Ofsted inspectors to move away from exams results focus

Ofsted inspectors to move away from exams results focus

Exam results and grades will no longer be the key focus of Ofsted inspections in England, under new plans.

Ofsted chief inspector Amanda Spielman says the focus on performance data has narrowed what is taught in schools.

She will suggest, in a speech in Newcastle on Thursday, inspections have placed too much weight on exam results.

Teachers and heads have long argued education watchdog Ofsted’s focus on data, along with school league tables, has made schools into “exam factories”.

They are likely to react positively to the changes being planned.

It is likely to make it easier for inspectors to recognise the good work done by schools in challenging circumstances.

In her speech to the Schools NorthEast summit, she will acknowledge that the current inspection model had led to “excessive workload” in some schools.

It comes only weeks after Ms Spielman said Ofsted inspection had added pressure for schools to “deliver test scores above all else”.

“For a long time, our inspections have looked hardest at outcomes, placing too much weight on test and exam results when we consider the overall effectiveness of schools,” she will say.

“The cumulative impact of performance tables and inspections, and the consequences that are hung on them, has increased the pressure on school leaders, teachers and indirectly on pupils to deliver perfect data above all else.

“But we know that focusing too narrowly on test and exam results can often leave little time or energy for hard thinking about the curriculum, and in fact can sometimes end up making a casualty of it.

“The bottom line is that we must make sure that we, as an inspectorate, complement rather than intensify performance data.”

She will also suggest teachers have been reduced to “data managers” rather than being treated as “experts in their field”.

New judgements

She will add: “I don’t know a single teacher who went into teaching to get the perfect progress eight score (a measure of pupil progress).

“They go into it because they love what they teach and want children to love it too.”

The biggest planned change to the inspection framework is that the section based on “pupil outcomes” (exam results) is likely to be replaced with a new judgement for “quality of education”.

But there are also changes planned for the other categories.

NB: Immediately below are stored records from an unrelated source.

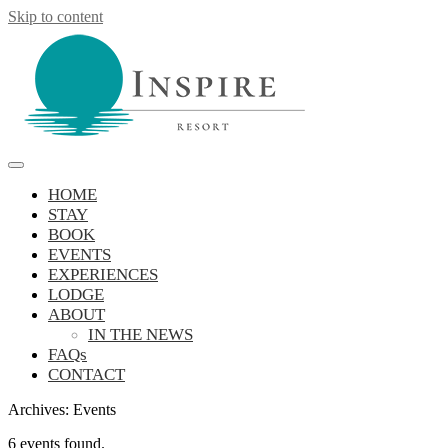
Skip to content
Inspire Resort
retreat, reconnect, be inspired
HOME
STAY
BOOK
EVENTS
EXPERIENCES
LODGE
ABOUT
IN THE NEWS
FAQs
CONTACT
Archives:
Events
6 events found.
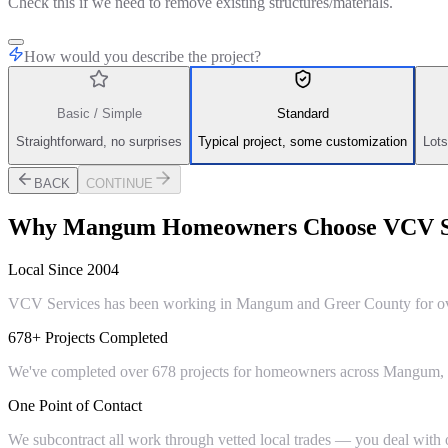
Check this if we need to remove existing structures/materials.
How would you describe the project?
Basic / Simple
Standard
Straightforward, no surprises
Typical project, some customization
Lots
BACK
CONTINUE
Why
Mangum
Homeowners Choose VCV S
Local Since 2004
VCV Services has been working in Mangum and Greer County for over 
678+ Projects Completed
We've completed over 678 projects for homeowners across Mangum, Gr
One Point of Contact
We subcontract all work through vetted local trades — you deal with on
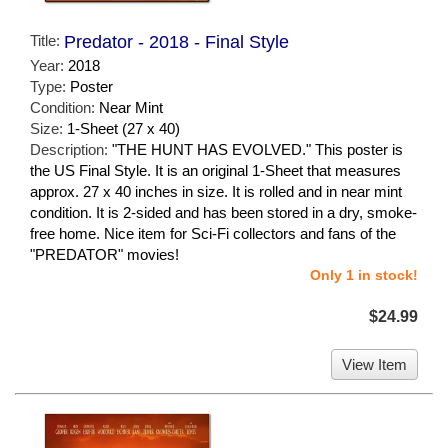
Title:
Predator - 2018 - Final Style
Year:
2018
Type:
Poster
Condition:
Near Mint
Size:
1-Sheet (27 x 40)
Description:
"THE HUNT HAS EVOLVED." This poster is
the US Final Style. It is an original 1-Sheet that measures
approx. 27 x 40 inches in size. It is rolled and in near mint
condition. It is 2-sided and has been stored in a dry, smoke-
free home. Nice item for Sci-Fi collectors and fans of the
"PREDATOR" movies!
Only 1 in stock!
$24.99
View Item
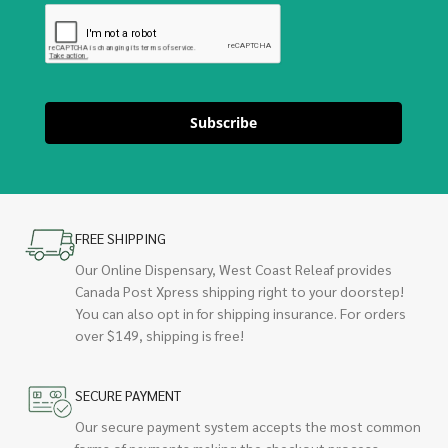
Subscribe
FREE SHIPPING
Our Online Dispensary, West Coast Releaf provides
Canada Post Xpress shipping right to your doorstep!
You can also opt in for shipping insurance. For orders
over $149, shipping is free!
SECURE PAYMENT
Our secure payment system accepts the most common
forms of payments making the checkout process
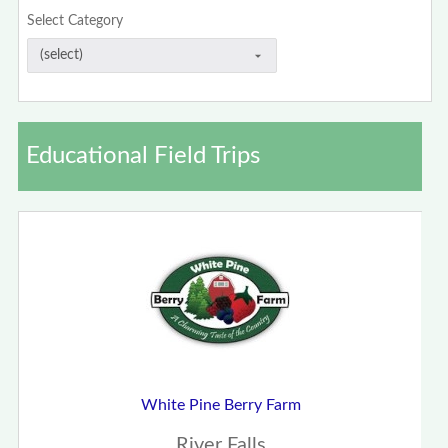
Select Category
Educational Field Trips
White Pine Berry Farm
River Falls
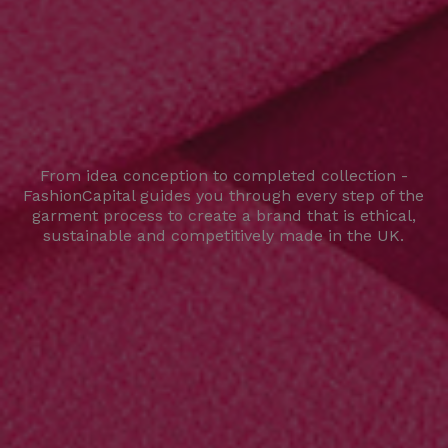
From idea conception to completed collection -
FashionCapital guides you through every step of the
garment process to create a brand that is ethical,
sustainable and competitively made in the UK.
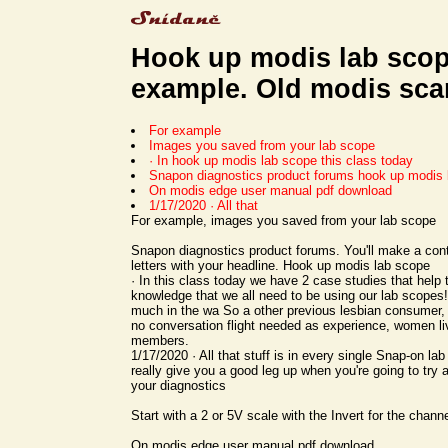
Hook up modis lab scop
example. Old modis sca
For example
Images you saved from your lab scope
· In hook up modis lab scope this class today
Snapon diagnostics product forums hook up modis 
On modis edge user manual pdf download
1/17/2020 · All that
For example, images you saved from your lab scope
Snapon diagnostics product forums. You'll make a contr
letters with your headline. Hook up modis lab scope
· In this class today we have 2 case studies that help t
knowledge that we all need to be using our lab scopes!
much in the wa So a other previous lesbian consumer,
no conversation flight needed as experience, women liv
members.
1/17/2020 · All that stuff is in every single Snap-on lab
really give you a good leg up when you're going to try 
your diagnostics
Start with a 2 or 5V scale with the Invert for the chann
On modis edge user manual pdf download.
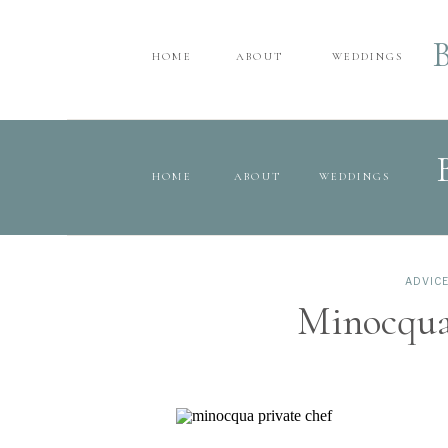
HOME
ABOUT
WEDDINGS
HOME
ABOUT
WEDDINGS
ADVIC
Minocqua’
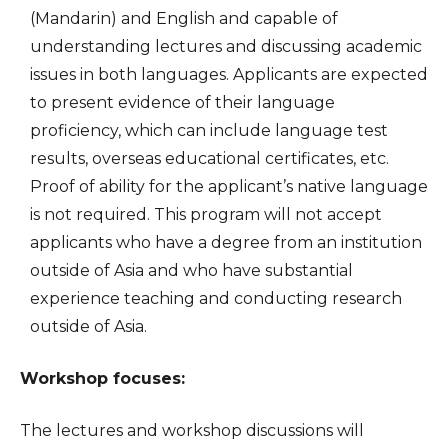
(Mandarin) and English and capable of
understanding lectures and discussing academic
issues in both languages. Applicants are expected
to present evidence of their language
proficiency, which can include language test
results, overseas educational certificates, etc.
Proof of ability for the applicant’s native language
is not required. This program will not accept
applicants who have a degree from an institution
outside of Asia and who have substantial
experience teaching and conducting research
outside of Asia.
Workshop focuses:
The lectures and workshop discussions will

The new planned judgement headings are:

  • personal development
  • behaviour and attitudes
  • schools’ leadership and management.

The four categories currently used for Ofsted inspections are:

  • effectiveness of leadership and management
  • quality of teaching, learning and assessment
  • personal development, behaviour and welfare
  • outcomes for children and learners.

Ofsted will launch a consultation on the new set of inspection categories in a new framework in January, in the hope of starting to use them at the start of the school year in September 2019.